Huge figures circulated, with some totting up gross liabilities to be £100bn.
That prompted the then foreign secretary, Boris Johnson, to suggest Brussels
could “go
whistle” for its money. An agreement was finally made last November
that the UK would stump up about £39bn, to cover its contribution to the EU
budget until 2020, and accumulated other outstanding commitments such as
pensions for EU officials.
Irish
border
This has turned out to be the thorniest issue to settle in the Brexit
divorce agreement and still causes the most unhappiness among Theresa May’s
critics. The UK had initially proposed a technological solution but this was
rebuffed by Ireland and EU officials as “magical thinking”. The EU initially
proposed that Northern Ireland should in effect stay in the single market and
customs union, prompting a furious response from the British prime minister.
The EU moved its position. The core of the solution is the so-called backstop,
an insurance plan that kicks in if future trade talks fail to avoid a hard
border on the island of Ireland. The backstop means the whole of the UK will
remain in the EU customs union, while Northern Ireland will have to follow
single market rules. Brexit supporters loathe the backstop, fearing it will
leave the UK “shackled” to EU rules. Wary EU countries think the plan benefits
the UK, so insisted the UK respect EU social and environmental rules to to
avoid undercutting their companies.
The UK
came into the negotiations determined to get a weighty political declaration
that would easily translate into a full-blown trade deal ready to come into
force soon after Brexit day. The promise of the “easiest trade deal in history”

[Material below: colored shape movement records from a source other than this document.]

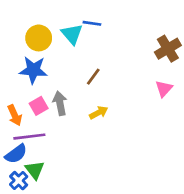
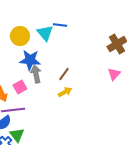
blue star: (33, 70) -> (30, 60), moved
brown line: (93, 77) -> (64, 74), moved
gray arrow: (60, 103) -> (36, 74), moved

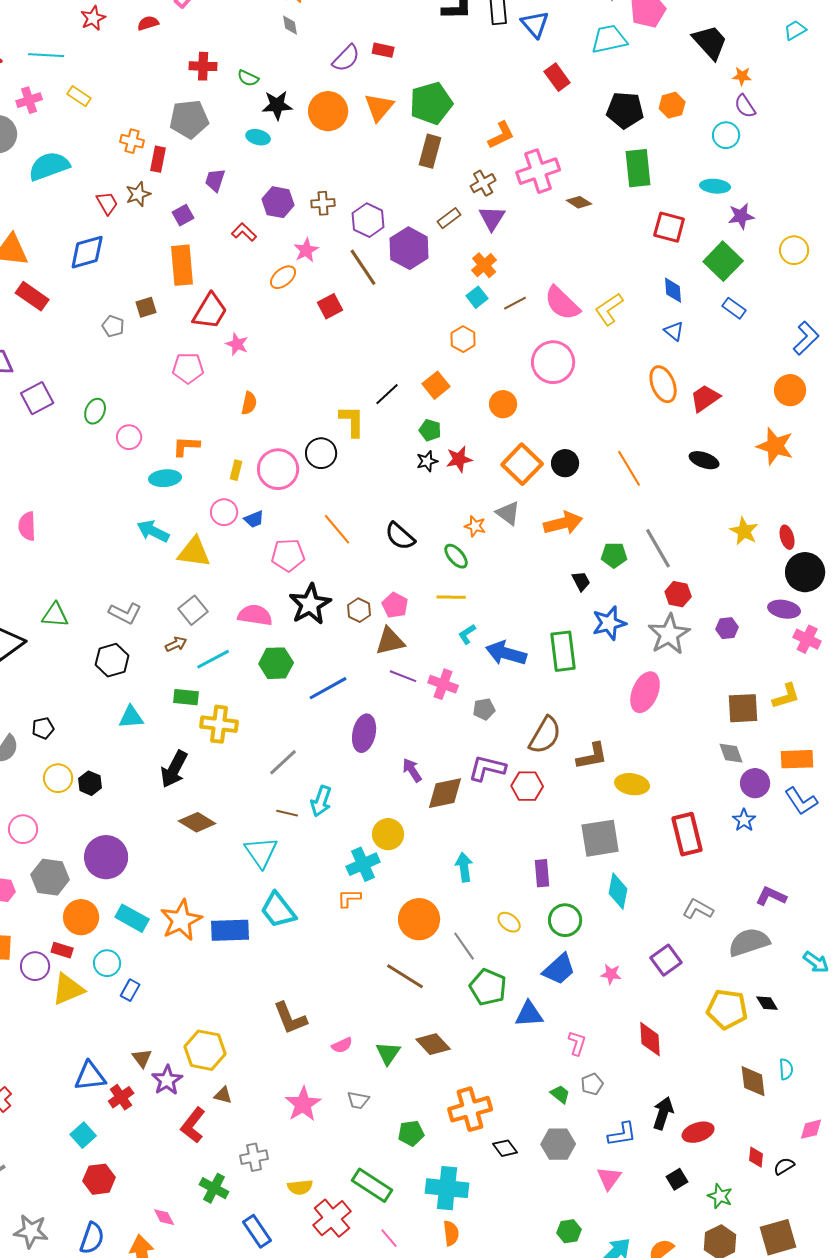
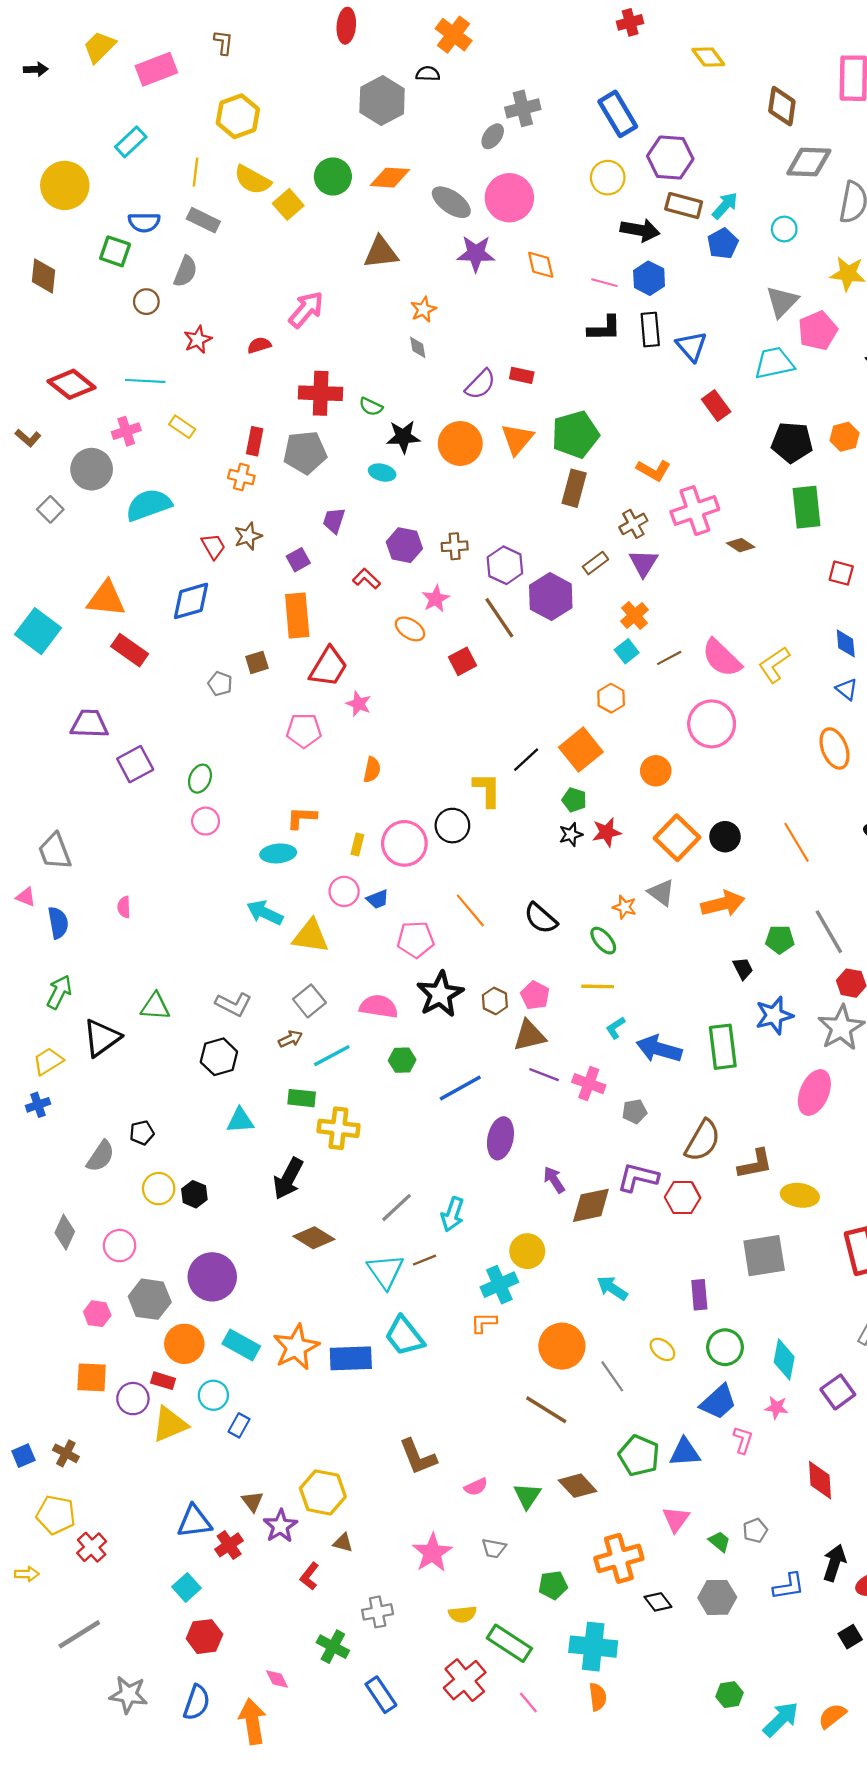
red cross: (203, 66) -> (321, 393), size x1.4
orange L-shape: (501, 135) -> (654, 470), turned 56
red rectangle: (158, 159) -> (255, 441), moved
red square: (669, 227) -> (841, 573), size x0.7
orange ellipse: (283, 277) -> (410, 629), turned 72
orange square: (436, 385) -> (581, 750), size x1.4
pink circle: (129, 437) -> (206, 821), moved
pink semicircle: (27, 526) -> (124, 907), size x0.7
green hexagon: (276, 663) -> (402, 1060), size x0.7
gray line: (283, 762) -> (397, 1208), moved
brown line: (287, 813) -> (424, 1260), moved, turned -35
cyan arrow: (464, 867) -> (612, 1288), turned -48
cyan diamond: (618, 891) -> (784, 1360), moved
green pentagon: (488, 987) -> (639, 1456), moved
pink L-shape: (577, 1043) -> (743, 1440), moved
red L-shape: (193, 1125) -> (309, 1576), size x0.7
pink triangle: (609, 1178) -> (676, 1519), moved
yellow semicircle: (300, 1187) -> (462, 1614), moved

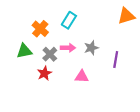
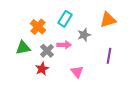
orange triangle: (126, 16) -> (108, 20), moved
gray star: (91, 48) -> (84, 35), moved
pink triangle: (82, 77) -> (77, 72), turned 48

soon hit the buffers. The UK has agreed a joint paper of just 26 pages
outlining the parameters of the future relationship, with the two main pillars
being trade and security. The paper offers lots of ideas about what might
happen, but few concrete plans.
Trade
and the city
The prime minister’s central policy priority in terms of trade was to
secure a commitment to frictionless trade in goods through a common rulebook,
the centrepiece of the Chequers
plan. By stating that the UK and the EU would be “separate markets
and distinct legal orders” after Brexit, the political declaration demolished
it. British access to European markets will depend on the UK respecting EU
standards on competition, tax, environment, as well as social and employment
protection, but it is not clear whether that involves non-regression or dynamic
alignment. The political declaration says the shared customs territory in the
Northern Ireland backstop will be built on and improved in a future trade deal.

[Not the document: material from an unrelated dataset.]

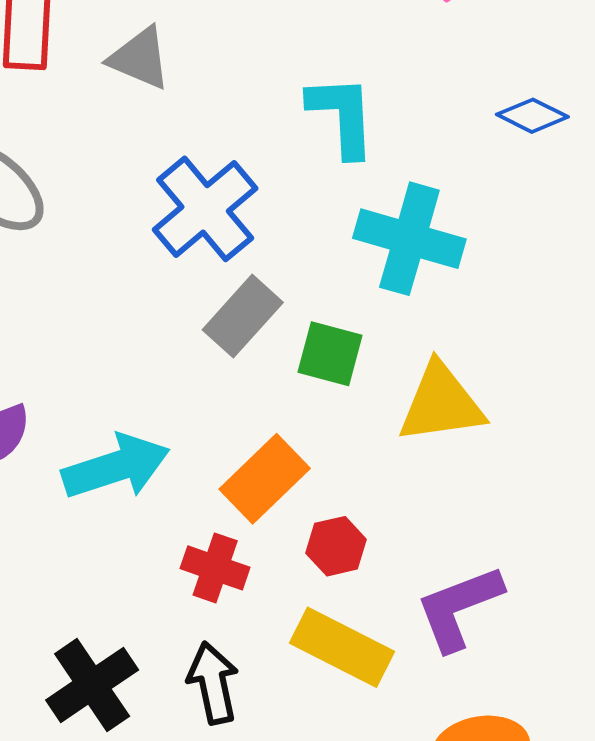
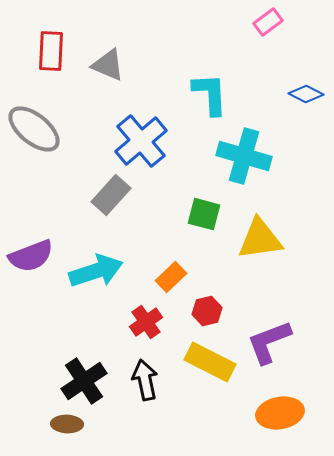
gray rectangle: (243, 316) -> (111, 195), moved
orange rectangle: (265, 479) -> (171, 277), size x0.7
red cross: (215, 568) -> (146, 322), turned 36

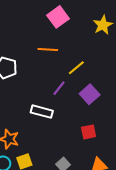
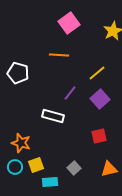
yellow line: (76, 68) -> (97, 73), moved

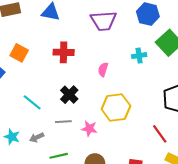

The UK, bafflingly, insists this does not bind the British government to a
customs union. Despite British demands for a bespoke deal on financial
services, the UK will be treated like any other non-EU country. Instead of
“passports” that allow the City of London to operate across the EU, bankers and
traders will have to rely on “equivalence”, allowing market access to be
withdrawn by Brussels at 30 days’ notice. There is a commitment to complete
equivalence assessments by the middle of June 2020.
Foreign
and security policy
The UK had hoped to not only maintain the current level of security and
police cooperation but to even opt in to aspects of the EU’s structures that it
had previously snubbed. That prompted Luxembourg’s prime minister, Xavier
Bettel, to remark: “They were in with a load of opt-outs. Now they are out, and
want a load of opt-ins.” The EU is only offering cooperation, rather than
membership, of EU police agency Europol and judicial cooperation agency
Eurojust. Despite its previous disdain for EU-level defence cooperation,
Britain has negotiated clauses that will allow it to participate in EU joint
defence projects. A major row during the Brexit negotiations was the European
commission’s insistence that the UK defence industries would not be allowed to
work on the most sensitive parts the EU’s £8bn Galileo satellite programme, to
which British taxpayers have already paid £1bn. The UK has threatened to walk
away and build its own satellite. The political declaration, in an example of
its many vague clauses, limits its solution to 10 words. “The parties should
consider appropriate arrangements for cooperation on space”, it says.